Key points of the Doha deal

Key points of the climate package deal, dubbed the Doha Climate Gateway, include an extension of the Kyoto Protocol.

Doha climate protest
Negotiatiors reached an agreement on Saturday to extend the Kyoto Protocol until 2015 [Reuters]

After two weeks of talks, delegates at the UN climate talks in Qatar have reached an agreement.

These are the key points of the climate package deal, dubbed the Doha Climate Gateway:

Kyoto Protocol

The Kyoto pact was given a new lease on life in the form of a “second commitment period” to follow the first leg that ends on December 31.

It will run from January 1, 2013 to the end of 2020, binding the 27-member European Union and 10 other industrialised nations, including Australia and Switzerland, to emission cuts.

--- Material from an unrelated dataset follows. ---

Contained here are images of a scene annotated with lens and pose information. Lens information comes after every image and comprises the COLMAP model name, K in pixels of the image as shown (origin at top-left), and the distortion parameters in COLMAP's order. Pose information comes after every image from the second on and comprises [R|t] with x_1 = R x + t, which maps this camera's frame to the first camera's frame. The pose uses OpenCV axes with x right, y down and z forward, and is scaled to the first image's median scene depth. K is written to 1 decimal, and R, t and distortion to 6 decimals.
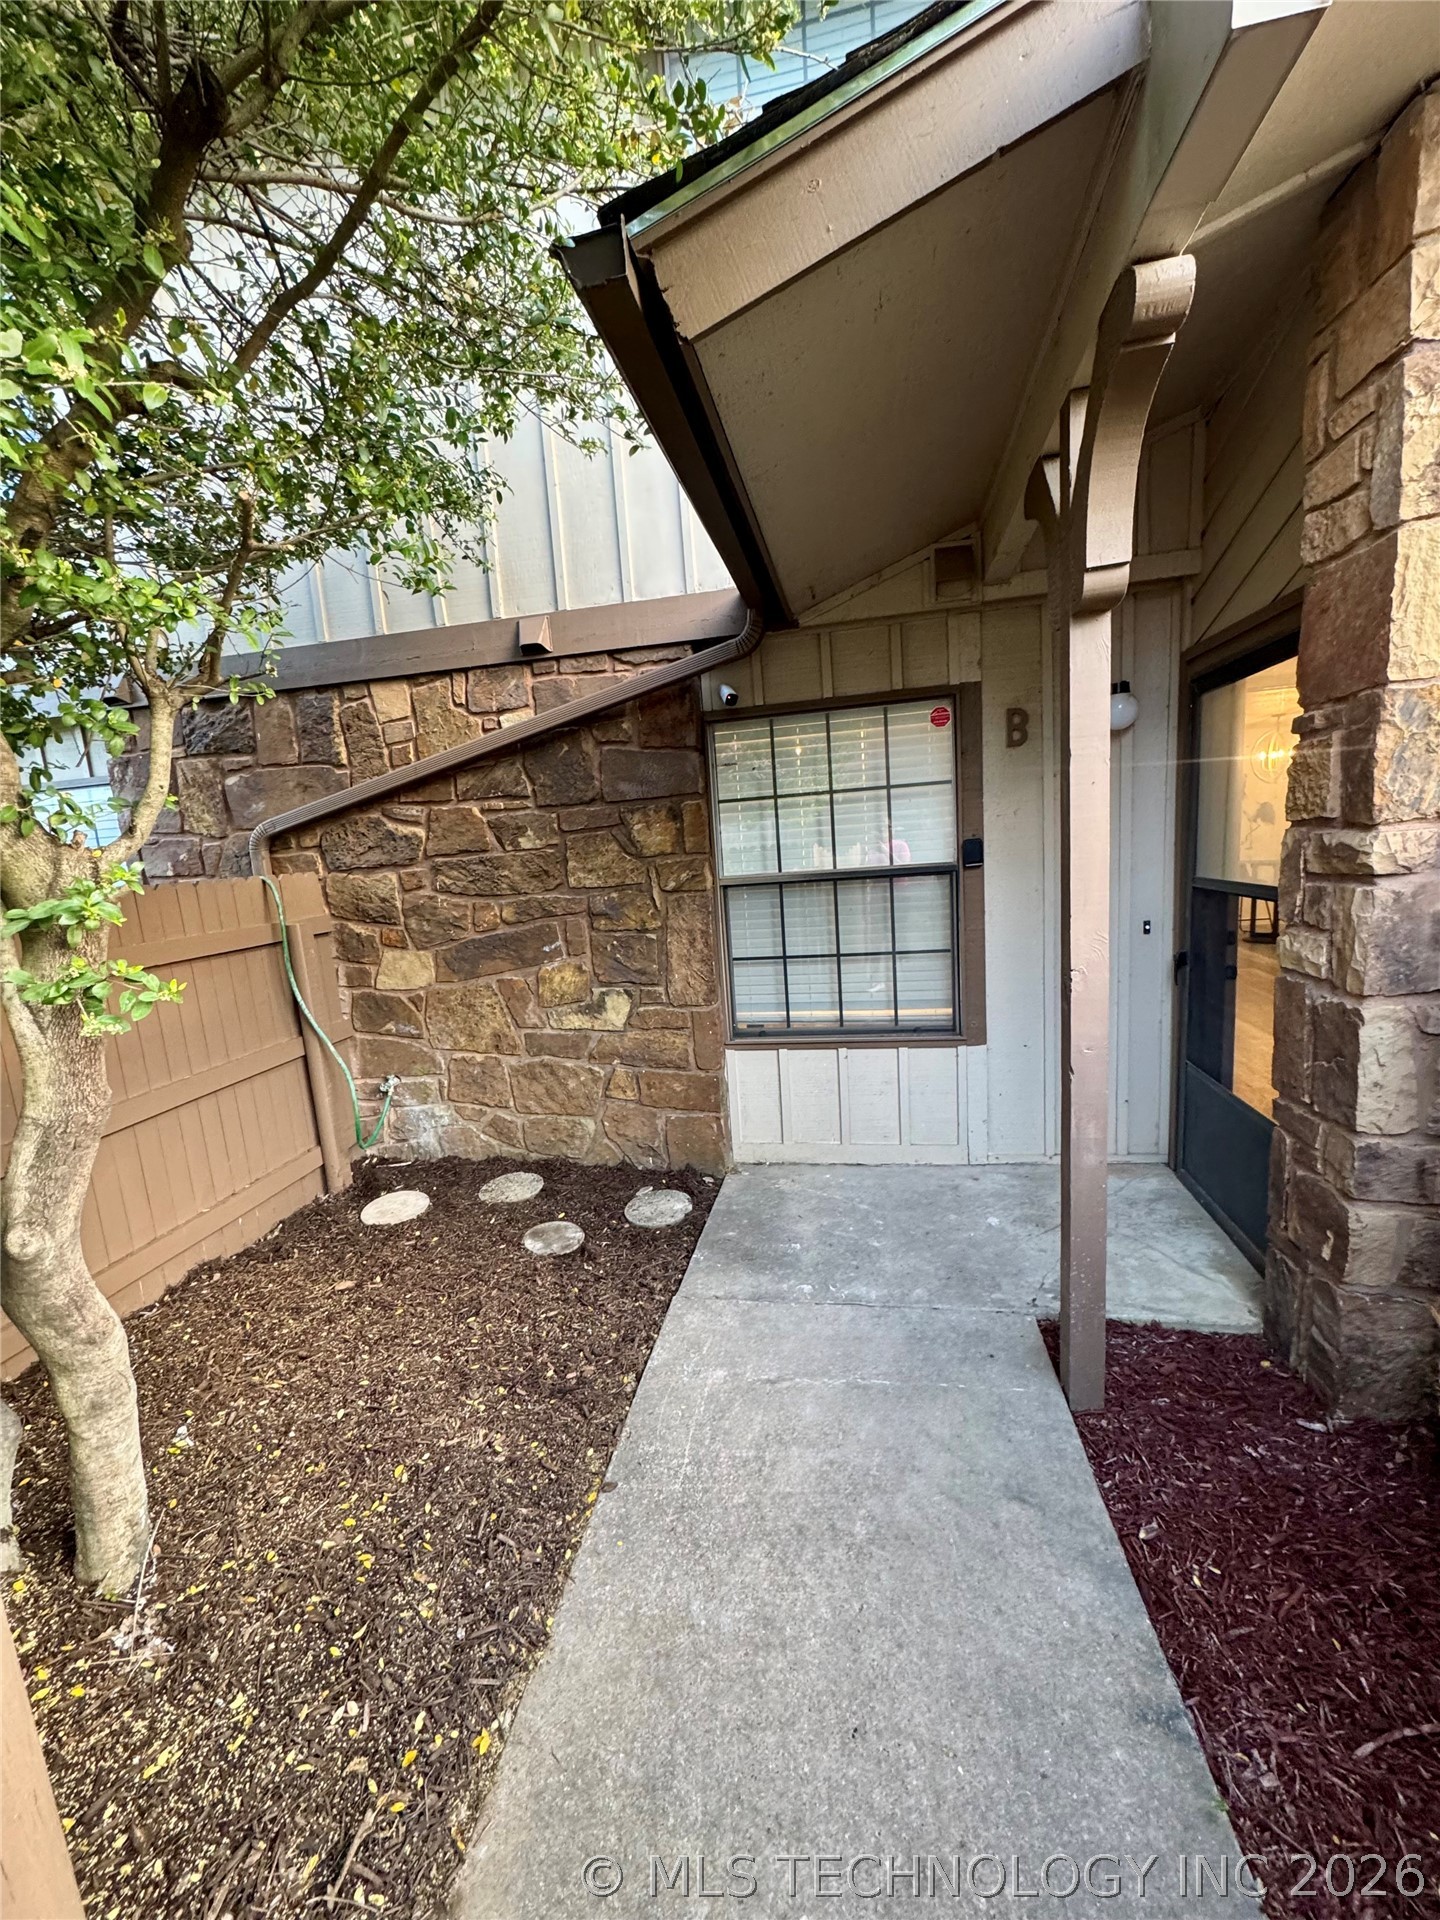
lens RADIAL K [[770.0, 0, 720.0], [0, 770.0, 960.0], [0, 0, 1]] dist [-0.002426, -0.000761]
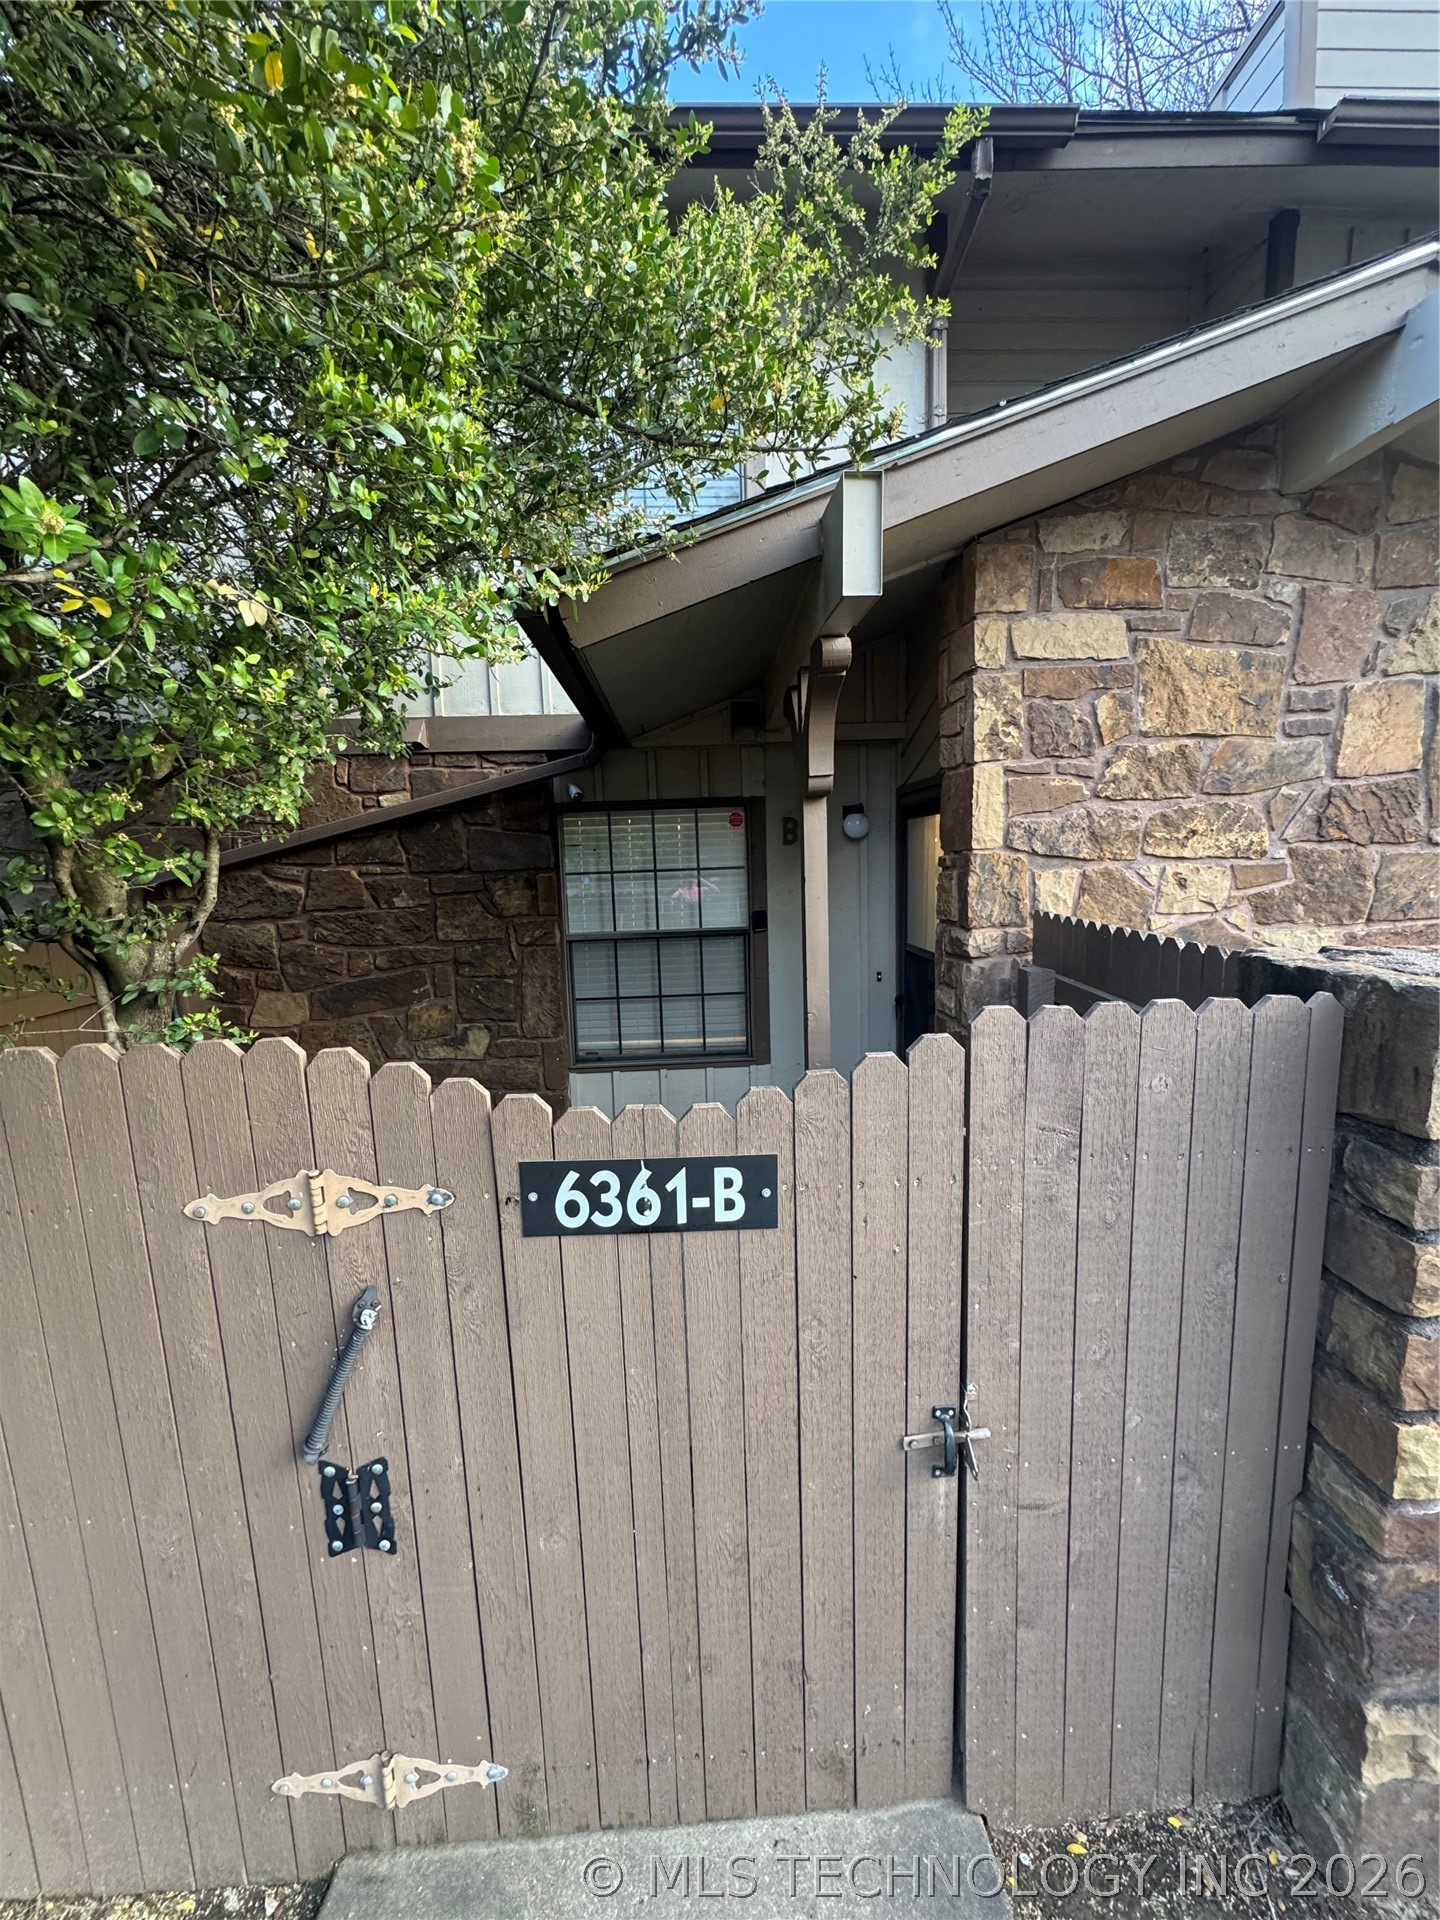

Funding for developing nations

The text of the Doha deal urges developed countries to announce pledges “when their financial circumstances permit”.

The issue had threatened to derail the annual UN huddle, with developed nations under pressure to put money on the table from next year, growing to at least $100bn per year by 2020.

The rich world had provided a total $30bn in funding for poor countries’ climate plans in 2010-2012, but the European Union, US and Japan have pledged nothing for the period 2013-2019.

Developing countries say they need at least another $60bn between now and 2015, starting with $20bn from next year, to deal with a climate change-induced rise in droughts, floods, rising sea levels and storms.

The Doha text urges developed nations to submit by next year’s UN climate huddle in Warsaw “information on their strategies and approaches for mobilising scaled-up climate finance to $100bn per year by 2020.”

Loss and damage

In response to a call from poor countries and those most vulnerable to climate change-related damage, delegates from the developed world gave the go-ahead after long fights behind closed doors for the creation in Warsaw of “institutional arrangements” for loss and damage.

New global deal

The parties reiterated their intention to draft a new, global pact by 2015 to replace the Kyoto Protocol from 2020. 

The new deal will bind all the world’s nations but the conference said a draft negotiating text must be finalised no later than May 2015. 

The gathering welcomed plans by UN chief Ban Ki-moon to host world leaders during the course of 2014 to give  momentum to the quest for a new deal by 2015.

Pre-2020 Emissions

The conference said ways must be found to close the growing gap between countries’ emissions targets and the actual 
curbs required to keep Earth on track to manageable warming of no more than two degrees Celsius (3.6 degrees Fahrenheit) on average from pre-industrial levels.